すべてのニキビに対してやってはいけないのは、つぶすこと。つぶすと痕が残りやすくなります。爪などでつぶすのはもちろん、洗顔時に傷つけてつぶしてしまわないように優しく洗いましょう。また気にして触ると、細菌が入って炎症が進みます。メイク用のパフやタオル、枕カバーなども清潔なものを使いましょう。

大人ニキビを防ぐ日々の過ごし方

一度できてしまうとなかなか治らない大人ニキビ。ニキビのできにくい肌をめざしたいですよね。以下のような日常生活の過ごし方やスキンケアを意識して、ニキビを予防しましょう。

質の良い睡眠

肌は夜の睡眠中に修復・再生されます。睡眠はターンオーバーの乱れを治すのにも必要です。休日の寝だめなど長い時間寝たから良いというわけではなく、良質な睡眠を毎日とることが大切です。日中は太陽の光を浴びるようにして、就寝前にお風呂で体を温めてから布団に入るなど、良い睡眠がとれるような習慣を作りましょう。

バランスのとれた食生活

肉や魚、たまごといった主菜に、野菜や果物、ごはんなどの炭水化物を毎回の食事でバランスよく摂りましょう。肌の調子を整えるとされる、以下のようなビタミンは積極的に摂るといいでしょう。

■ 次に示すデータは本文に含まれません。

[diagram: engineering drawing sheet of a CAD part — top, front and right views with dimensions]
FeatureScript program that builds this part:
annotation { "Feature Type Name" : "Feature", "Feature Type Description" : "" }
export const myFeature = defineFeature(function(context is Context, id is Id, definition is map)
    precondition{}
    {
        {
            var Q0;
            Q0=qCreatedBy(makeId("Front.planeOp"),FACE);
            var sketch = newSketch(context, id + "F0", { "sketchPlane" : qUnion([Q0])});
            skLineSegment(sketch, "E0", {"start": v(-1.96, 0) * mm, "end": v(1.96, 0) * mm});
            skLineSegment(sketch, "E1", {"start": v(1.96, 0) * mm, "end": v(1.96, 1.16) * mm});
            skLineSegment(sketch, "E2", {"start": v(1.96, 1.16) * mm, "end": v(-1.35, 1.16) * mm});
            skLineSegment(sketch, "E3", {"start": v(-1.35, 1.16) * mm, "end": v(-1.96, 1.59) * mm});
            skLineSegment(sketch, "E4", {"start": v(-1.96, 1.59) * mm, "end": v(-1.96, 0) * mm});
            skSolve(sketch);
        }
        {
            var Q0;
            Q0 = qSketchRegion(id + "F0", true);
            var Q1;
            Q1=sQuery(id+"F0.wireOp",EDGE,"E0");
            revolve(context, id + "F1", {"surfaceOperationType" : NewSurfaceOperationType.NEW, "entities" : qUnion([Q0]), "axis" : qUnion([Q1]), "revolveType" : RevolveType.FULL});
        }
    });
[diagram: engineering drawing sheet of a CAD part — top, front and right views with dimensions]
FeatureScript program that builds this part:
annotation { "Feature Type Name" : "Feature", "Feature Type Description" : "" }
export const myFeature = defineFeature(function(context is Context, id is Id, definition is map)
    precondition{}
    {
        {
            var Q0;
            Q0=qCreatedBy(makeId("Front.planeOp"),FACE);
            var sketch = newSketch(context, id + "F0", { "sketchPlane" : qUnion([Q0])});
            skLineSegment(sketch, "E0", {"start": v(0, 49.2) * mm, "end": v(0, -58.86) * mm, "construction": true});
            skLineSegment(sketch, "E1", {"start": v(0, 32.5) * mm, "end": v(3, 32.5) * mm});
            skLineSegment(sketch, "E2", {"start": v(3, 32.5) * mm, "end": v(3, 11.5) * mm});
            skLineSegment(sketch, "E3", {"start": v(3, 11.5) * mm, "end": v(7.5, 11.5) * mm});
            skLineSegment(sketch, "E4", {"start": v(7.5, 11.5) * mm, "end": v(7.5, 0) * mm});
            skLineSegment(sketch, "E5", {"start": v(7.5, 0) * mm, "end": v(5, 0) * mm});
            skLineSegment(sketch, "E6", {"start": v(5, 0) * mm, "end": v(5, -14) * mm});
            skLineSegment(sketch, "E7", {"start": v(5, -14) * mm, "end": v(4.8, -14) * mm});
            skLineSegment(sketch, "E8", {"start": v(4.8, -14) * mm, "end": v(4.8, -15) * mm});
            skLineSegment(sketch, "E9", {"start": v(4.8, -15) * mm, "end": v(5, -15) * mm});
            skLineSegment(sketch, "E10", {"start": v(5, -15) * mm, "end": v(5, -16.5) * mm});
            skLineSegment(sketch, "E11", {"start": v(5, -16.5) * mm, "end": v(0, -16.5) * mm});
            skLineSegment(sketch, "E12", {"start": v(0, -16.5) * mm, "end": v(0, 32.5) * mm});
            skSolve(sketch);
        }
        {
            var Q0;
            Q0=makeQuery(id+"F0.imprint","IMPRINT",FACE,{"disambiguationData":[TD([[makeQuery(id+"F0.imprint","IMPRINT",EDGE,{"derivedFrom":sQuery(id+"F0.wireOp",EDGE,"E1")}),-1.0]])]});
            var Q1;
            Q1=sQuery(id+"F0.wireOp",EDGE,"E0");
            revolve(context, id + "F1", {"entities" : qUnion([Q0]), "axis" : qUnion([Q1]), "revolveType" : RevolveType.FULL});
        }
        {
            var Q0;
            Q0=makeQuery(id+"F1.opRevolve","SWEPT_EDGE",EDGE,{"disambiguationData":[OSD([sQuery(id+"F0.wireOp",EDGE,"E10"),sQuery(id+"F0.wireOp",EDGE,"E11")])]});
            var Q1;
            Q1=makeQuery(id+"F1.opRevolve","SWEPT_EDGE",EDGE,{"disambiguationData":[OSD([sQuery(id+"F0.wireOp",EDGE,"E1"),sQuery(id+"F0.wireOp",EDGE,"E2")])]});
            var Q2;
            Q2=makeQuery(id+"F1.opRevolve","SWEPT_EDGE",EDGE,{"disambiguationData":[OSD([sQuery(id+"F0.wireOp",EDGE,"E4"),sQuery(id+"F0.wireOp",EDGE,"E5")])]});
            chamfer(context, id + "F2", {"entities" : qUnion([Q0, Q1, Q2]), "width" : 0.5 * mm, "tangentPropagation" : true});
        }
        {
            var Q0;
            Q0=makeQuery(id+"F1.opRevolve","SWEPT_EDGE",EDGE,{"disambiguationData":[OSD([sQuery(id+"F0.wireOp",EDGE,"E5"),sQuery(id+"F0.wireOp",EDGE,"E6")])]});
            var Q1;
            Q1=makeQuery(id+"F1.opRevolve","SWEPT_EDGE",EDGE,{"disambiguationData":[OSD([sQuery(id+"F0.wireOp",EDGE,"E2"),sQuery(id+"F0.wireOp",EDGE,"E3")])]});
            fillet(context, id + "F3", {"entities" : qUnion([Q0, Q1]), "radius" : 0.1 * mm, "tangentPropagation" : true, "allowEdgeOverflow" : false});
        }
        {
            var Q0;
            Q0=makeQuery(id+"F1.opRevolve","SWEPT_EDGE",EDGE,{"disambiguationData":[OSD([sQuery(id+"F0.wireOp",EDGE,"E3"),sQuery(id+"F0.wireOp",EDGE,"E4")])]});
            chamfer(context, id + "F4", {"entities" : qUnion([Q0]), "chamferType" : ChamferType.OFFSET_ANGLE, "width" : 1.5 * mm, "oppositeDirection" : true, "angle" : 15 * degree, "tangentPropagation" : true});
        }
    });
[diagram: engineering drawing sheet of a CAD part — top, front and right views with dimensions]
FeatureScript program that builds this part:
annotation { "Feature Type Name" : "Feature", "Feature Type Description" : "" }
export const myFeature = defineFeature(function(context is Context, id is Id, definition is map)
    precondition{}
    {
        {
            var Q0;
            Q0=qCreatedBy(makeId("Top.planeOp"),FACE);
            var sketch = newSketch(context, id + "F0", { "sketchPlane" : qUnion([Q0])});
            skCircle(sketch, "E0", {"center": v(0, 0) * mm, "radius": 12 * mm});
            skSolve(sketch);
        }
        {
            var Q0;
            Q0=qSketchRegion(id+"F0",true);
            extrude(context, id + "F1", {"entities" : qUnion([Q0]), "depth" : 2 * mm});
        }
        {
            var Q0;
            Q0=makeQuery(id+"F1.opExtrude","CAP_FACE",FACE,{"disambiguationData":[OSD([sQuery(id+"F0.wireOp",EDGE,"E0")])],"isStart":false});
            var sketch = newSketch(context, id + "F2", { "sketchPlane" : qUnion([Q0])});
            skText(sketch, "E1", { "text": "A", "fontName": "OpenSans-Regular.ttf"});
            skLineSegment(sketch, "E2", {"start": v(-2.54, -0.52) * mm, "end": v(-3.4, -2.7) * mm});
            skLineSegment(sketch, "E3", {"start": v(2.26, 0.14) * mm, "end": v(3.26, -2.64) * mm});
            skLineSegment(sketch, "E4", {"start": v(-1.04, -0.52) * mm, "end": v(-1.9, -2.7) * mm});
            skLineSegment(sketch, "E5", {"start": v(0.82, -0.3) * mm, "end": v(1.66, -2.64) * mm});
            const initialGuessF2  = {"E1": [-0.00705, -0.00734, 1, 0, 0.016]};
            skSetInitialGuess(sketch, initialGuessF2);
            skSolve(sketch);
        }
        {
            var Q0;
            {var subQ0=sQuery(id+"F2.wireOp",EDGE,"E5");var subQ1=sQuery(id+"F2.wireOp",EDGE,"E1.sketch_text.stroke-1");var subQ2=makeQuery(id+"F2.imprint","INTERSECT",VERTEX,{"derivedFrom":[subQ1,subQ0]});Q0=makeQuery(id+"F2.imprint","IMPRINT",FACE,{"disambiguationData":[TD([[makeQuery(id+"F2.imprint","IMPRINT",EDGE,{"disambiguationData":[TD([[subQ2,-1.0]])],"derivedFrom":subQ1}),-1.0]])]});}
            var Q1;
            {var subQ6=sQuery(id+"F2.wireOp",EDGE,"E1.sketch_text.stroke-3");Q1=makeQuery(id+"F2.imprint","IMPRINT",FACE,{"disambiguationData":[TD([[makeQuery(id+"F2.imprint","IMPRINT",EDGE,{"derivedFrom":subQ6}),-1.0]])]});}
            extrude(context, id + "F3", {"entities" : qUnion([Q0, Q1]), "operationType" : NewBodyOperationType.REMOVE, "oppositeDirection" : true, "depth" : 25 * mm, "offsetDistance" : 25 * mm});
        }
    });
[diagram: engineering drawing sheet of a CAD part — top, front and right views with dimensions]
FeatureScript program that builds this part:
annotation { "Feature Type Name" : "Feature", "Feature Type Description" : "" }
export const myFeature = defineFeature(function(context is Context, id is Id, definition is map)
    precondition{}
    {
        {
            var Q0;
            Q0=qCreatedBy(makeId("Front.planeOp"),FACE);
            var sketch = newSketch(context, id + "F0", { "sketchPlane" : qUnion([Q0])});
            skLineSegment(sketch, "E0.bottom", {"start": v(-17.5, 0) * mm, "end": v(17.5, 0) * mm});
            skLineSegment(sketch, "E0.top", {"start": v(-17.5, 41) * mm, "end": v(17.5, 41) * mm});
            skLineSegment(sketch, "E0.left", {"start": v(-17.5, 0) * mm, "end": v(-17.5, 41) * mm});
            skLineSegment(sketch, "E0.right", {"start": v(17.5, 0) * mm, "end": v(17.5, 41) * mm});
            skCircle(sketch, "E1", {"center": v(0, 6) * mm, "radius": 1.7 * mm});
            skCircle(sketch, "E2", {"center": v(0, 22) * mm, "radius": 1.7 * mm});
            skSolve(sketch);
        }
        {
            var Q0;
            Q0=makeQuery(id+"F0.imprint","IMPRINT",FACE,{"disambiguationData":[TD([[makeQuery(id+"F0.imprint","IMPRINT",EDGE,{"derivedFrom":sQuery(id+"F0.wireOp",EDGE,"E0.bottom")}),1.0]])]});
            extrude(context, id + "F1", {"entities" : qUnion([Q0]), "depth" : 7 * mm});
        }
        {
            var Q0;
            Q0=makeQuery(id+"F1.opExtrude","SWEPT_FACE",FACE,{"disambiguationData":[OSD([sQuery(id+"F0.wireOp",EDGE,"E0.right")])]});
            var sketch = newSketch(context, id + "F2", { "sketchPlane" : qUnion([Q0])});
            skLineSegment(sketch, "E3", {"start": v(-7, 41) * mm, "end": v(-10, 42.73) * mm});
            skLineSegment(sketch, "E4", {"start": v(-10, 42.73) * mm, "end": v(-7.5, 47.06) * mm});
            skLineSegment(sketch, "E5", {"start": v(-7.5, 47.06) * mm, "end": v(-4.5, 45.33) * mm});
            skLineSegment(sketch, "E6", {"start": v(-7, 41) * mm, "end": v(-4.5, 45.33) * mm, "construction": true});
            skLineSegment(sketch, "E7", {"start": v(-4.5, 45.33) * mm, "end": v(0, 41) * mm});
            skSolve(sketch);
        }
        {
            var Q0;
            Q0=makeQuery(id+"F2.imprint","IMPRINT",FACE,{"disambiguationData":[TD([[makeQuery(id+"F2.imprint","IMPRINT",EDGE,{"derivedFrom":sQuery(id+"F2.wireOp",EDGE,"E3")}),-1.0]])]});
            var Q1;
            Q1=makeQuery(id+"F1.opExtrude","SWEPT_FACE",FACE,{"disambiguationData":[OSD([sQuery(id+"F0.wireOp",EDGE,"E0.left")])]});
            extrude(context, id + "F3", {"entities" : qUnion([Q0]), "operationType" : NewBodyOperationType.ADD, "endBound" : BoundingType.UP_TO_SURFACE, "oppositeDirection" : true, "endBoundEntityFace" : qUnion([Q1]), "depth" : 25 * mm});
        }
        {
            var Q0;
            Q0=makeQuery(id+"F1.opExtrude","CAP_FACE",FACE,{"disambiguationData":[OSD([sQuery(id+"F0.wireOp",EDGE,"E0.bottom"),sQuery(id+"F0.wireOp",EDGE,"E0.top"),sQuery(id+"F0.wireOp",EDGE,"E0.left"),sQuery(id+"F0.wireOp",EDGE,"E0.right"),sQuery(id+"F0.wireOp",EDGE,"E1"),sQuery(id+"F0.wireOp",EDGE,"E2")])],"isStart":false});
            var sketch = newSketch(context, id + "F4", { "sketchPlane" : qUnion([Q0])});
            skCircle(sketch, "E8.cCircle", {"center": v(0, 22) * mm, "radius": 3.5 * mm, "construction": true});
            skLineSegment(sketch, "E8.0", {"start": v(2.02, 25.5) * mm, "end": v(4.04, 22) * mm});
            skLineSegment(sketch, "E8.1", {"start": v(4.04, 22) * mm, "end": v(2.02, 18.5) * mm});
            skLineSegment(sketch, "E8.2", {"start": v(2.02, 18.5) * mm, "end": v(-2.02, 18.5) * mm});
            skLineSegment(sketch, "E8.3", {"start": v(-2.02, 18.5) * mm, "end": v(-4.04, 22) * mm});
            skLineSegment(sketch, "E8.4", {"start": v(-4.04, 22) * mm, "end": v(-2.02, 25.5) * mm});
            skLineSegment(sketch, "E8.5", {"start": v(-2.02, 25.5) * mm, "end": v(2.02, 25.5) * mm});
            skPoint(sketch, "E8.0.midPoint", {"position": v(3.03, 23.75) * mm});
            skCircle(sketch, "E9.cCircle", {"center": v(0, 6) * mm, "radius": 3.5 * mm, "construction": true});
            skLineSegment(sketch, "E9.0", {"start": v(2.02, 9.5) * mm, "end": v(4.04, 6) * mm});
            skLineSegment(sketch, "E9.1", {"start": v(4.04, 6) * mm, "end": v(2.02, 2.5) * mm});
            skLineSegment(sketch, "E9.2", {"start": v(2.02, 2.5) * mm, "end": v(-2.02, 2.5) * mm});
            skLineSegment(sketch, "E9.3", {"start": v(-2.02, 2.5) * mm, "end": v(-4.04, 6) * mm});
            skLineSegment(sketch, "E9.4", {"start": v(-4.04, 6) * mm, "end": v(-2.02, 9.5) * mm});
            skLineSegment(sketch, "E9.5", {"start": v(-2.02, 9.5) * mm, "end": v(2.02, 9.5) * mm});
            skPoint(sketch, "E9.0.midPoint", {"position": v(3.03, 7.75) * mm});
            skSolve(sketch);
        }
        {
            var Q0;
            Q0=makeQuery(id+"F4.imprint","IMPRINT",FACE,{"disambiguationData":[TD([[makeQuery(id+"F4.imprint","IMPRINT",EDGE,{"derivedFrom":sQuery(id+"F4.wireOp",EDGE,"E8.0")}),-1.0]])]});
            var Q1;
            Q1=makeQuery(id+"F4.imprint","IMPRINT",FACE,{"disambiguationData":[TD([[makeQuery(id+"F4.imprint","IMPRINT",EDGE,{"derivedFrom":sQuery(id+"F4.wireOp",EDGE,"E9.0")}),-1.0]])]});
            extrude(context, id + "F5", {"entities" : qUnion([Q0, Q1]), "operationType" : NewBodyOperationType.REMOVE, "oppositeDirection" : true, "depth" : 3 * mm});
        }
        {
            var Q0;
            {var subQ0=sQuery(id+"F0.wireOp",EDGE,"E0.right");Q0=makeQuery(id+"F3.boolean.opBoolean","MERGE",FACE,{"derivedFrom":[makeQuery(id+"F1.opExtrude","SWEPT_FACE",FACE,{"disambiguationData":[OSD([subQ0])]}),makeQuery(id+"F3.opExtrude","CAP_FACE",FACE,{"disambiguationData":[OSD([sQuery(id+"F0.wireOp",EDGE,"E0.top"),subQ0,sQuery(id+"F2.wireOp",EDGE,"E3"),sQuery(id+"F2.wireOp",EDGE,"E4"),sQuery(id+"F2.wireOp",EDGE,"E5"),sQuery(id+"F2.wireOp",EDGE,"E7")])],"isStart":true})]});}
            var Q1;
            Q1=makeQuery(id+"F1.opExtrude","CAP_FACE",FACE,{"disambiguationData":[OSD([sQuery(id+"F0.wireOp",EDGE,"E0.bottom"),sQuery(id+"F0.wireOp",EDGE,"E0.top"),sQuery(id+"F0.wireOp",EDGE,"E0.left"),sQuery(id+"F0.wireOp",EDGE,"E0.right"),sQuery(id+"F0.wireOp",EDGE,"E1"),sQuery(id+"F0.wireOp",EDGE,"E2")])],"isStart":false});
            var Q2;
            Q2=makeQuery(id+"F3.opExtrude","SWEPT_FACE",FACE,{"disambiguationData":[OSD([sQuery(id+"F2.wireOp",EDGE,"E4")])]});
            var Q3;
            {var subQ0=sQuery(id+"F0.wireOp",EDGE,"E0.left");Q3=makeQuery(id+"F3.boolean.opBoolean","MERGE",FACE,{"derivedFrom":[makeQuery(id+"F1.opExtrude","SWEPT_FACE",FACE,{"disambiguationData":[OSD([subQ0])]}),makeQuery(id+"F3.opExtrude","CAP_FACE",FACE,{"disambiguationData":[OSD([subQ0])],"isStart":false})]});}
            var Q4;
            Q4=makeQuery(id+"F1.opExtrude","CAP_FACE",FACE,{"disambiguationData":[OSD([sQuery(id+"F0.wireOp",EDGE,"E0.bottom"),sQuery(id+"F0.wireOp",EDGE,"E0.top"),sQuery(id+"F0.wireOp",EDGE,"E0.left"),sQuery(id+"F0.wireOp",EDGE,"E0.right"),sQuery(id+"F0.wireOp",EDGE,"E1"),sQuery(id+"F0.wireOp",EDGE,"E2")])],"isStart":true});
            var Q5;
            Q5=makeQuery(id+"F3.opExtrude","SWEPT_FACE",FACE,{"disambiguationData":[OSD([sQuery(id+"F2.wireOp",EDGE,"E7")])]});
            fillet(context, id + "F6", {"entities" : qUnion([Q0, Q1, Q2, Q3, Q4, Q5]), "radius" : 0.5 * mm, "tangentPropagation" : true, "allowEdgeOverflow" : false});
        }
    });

・ビタミンB2…きのこ類、レバー、うなぎ、たまご、アーモンド、のり、納豆など
・ビタミンB6…レバー、いわし、さんま、鮭、バナナ、マグロの赤身、にんにく、納豆など
・ビタミンC…オレンジやレモンなどの柑橘類、いちご、キウイ、ブロッコリーなど
・ビタミンE…いわし、アボカド、アーモンド、オリーブ油など

野菜はしっかり摂っているのに…という人は、肌を作るもとになるタンパク質の摂取も心がけましょう。タンパク質は肉類・魚類・たまご・乳製品・大豆類などに含まれています。

代謝を促す運動

運動は代謝を上げて、肌のターンオーバーも促します。ゆっくりとしたウォーキングではあまり効果がなく、少し息の上がるような運動を心がけましょう。駅までの道や日々の買い物も、息がはずむ程度に少し早歩きで行くと運動になります。

ストレスをためない

ストレスはホルモンバランスを乱れさせるといわれています。趣味や運動、ゆっくりできるバスタイムなど、何か発散できる方法を見つけてストレスを解消していきたいですね。精神的なストレスのほかに、紫外線などの肌ストレスもニキビにはよくありません。日差しの強い日は紫外線対策もしっかり行いましょう。

洗顔、スキンケアの見直し

乾燥は肌を硬くしてニキビの原因になります。スキンケアでは保湿に力を入れましょう。「皮脂が原因なら、保湿は控えめのほうがいいのでは?」と思う方もいるかもしれません。しかし、保湿を怠ることで、乾燥した肌を守ろうとかえって皮脂の分泌を促してしまいます。そのため、ニキビの対策に保湿はとても大事です。化粧落としはオイルクレンジングだと肌を乾燥させやすいため、ミルククレンジングを試してみるのもいいでしょう。洗顔後にはしっかりと保湿を行い、肌を柔らかく保ちます。
化粧品では油分に注目。化粧品に含まれる油分がニキビの原因になったり、悪化させる引き金になったりすることもあるので、油分の入っていないファンデーションを選ぶようにしてみるものいいでしょう。

ニキビ痕のケア

ターンオーバーが乱れるとニキビ痕が残ってしまうことがあります。色素沈着してしまうと、なかなかすぐには消えません。ターンオーバーを促すビタミンB群を食事に取り入れ、運動なども適度に行って肌の代謝を促しましょう。しかし、長年シミになっているものは、自然治癒しないケースも。美容にも力を入れている皮膚科では、シミを消す方法も相談できますので、気になる場合は医師に聞いてみましょう。

おわりに

日々のお手入れとバランスの取れた食事、ストレス解消がしつこい大人ニキビから解放される糸口になります。痕が残るのが心配だったり、何度も繰り返しできてしまう場合には、皮膚科に相談してみるのもいいでしょう。